So if we consider an ideal type II superconductor the magnetization should look like this magnetization of type II superconductor

The Meissner state is to be found between $0$ and $H_{c1}$ and the superconductor works as an ideal diamagnet in this region. Between $H_{c1}$ and $H_{c2}$ is the mixed state where the vortices dominate the superconducting behaviour.

Now if we look at magnetization loops of real Type II superconductors then we see something like this magnetization loop of a real type II superconductor
(source: scielo.br)

[Braz. J. Phys. vol.32 no.3 São Paulo Sept. 2002]

After the first loop we dont see here any ideal diamagnetic curve anymore (like the one represented as a straight line in the first picture).

But is the Meissner state still located in the region between $0$ and $H_{c1}$ or is it even existing in real Type II superconductors (how they are found in reality)?


1 Answer 1


The brief answer: In the real magnetization curve only the straight section of the curve emerging from the axes' origin corresponds to the Meissner state. Everything else is a Shubnikov state containing vortices (magnetic flux).

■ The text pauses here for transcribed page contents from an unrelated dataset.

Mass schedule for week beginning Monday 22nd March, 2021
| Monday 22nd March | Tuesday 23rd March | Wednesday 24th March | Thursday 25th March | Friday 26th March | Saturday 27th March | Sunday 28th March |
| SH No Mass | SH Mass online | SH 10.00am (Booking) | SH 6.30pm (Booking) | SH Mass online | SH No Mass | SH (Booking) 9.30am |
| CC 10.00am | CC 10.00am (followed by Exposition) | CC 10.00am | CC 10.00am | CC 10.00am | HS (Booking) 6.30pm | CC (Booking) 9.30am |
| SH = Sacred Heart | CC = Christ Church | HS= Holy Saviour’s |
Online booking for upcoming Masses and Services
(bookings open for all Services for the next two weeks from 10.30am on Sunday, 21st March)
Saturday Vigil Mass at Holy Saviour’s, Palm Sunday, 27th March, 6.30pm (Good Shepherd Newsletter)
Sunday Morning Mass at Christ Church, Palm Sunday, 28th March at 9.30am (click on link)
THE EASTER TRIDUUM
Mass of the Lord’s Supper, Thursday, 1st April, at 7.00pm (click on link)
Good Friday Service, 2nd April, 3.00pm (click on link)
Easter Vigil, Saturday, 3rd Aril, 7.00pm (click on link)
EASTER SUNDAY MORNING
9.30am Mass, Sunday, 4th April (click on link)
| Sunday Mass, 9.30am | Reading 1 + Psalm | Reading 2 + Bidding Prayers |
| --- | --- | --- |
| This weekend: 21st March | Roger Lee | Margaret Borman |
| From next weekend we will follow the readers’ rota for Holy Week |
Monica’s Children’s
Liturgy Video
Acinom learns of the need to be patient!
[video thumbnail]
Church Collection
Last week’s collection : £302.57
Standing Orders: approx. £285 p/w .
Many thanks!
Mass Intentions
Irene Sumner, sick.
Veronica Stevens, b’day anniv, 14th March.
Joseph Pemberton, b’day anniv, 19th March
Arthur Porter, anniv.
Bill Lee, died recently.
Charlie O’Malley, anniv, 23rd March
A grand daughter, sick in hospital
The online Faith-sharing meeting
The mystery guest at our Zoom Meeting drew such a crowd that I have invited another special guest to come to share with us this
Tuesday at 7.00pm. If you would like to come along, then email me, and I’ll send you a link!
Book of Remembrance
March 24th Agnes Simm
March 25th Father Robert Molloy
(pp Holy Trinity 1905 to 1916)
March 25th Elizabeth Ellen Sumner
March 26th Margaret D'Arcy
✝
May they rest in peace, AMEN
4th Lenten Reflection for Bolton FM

Let me elaborate: The Meissner state describes the superconductor without magnetic flux (vortices). This state is achieved by cooling the sample in zero magnetic field and then increasing the field (remaining below Hc1). Above Hc1, vortices penetrate the sample. However due to the pinning of vortices on material defects, the magnetization curve usually differs from the ideal one in your first figure and becomes more rounded (second figure). This is well described by the Bean model Bean1962, Bean1964 of vortex pinning, see also Wikipedia entry. Once a real superconductor (with non-zero pinning) is placed in a field above Hc2, vortices are stuck in the material and the true Meissner state can not be recovered. This irreversibility is obviously manifested By the fact that the initial part of the magnetization curve can not be reached again by sweeping the magnetic field. To get back to a Meissner state the system has to be reinitialized, i.e., the system is heated to the normal state and cooled back to the superconducting state in zero field (or fields below Hc1).